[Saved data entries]
#####
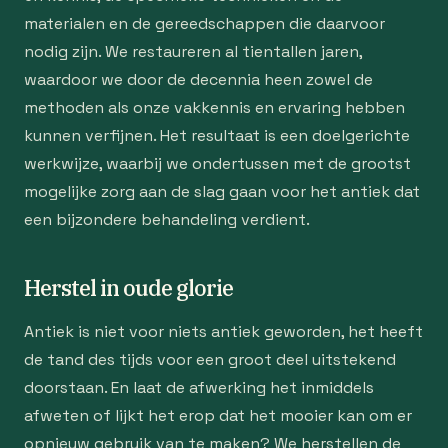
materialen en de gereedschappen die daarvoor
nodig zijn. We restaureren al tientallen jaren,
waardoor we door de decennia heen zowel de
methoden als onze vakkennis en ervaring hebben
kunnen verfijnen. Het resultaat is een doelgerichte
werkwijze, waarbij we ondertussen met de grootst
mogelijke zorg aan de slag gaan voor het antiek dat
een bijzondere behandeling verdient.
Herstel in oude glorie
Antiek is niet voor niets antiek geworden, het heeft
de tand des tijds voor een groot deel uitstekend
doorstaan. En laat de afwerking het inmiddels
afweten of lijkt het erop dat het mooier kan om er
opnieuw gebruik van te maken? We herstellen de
#####
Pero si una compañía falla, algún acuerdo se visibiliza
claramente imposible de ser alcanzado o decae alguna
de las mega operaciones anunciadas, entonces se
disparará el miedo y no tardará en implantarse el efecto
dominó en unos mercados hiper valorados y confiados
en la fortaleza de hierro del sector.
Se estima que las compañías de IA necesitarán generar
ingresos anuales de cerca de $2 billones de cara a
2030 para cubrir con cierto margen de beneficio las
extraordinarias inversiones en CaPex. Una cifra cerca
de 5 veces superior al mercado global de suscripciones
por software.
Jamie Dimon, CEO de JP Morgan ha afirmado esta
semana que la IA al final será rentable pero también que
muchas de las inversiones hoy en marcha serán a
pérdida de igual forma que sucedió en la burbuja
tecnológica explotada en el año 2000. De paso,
#####
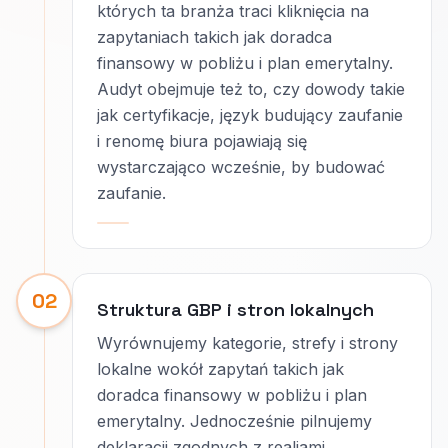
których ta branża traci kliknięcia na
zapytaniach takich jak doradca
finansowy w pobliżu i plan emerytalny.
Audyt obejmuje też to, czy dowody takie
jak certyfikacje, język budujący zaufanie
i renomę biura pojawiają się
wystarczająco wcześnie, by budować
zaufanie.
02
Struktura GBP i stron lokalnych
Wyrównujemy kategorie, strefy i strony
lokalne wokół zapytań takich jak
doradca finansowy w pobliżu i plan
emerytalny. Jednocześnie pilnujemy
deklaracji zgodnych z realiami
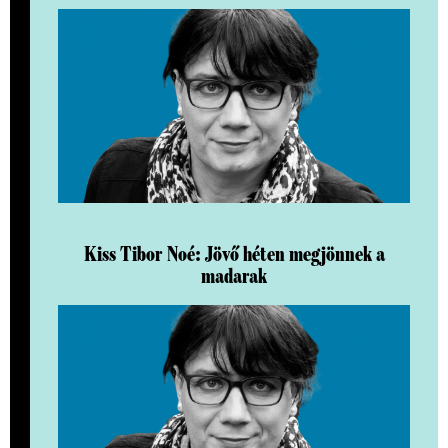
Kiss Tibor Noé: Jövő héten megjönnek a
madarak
#####
# ACTIVITY
Pull out each line of the records holding the string "takich".

# FINISHED EXERCISE
zapytaniach takich jak doradca
lokalne wokół zapytań takich jak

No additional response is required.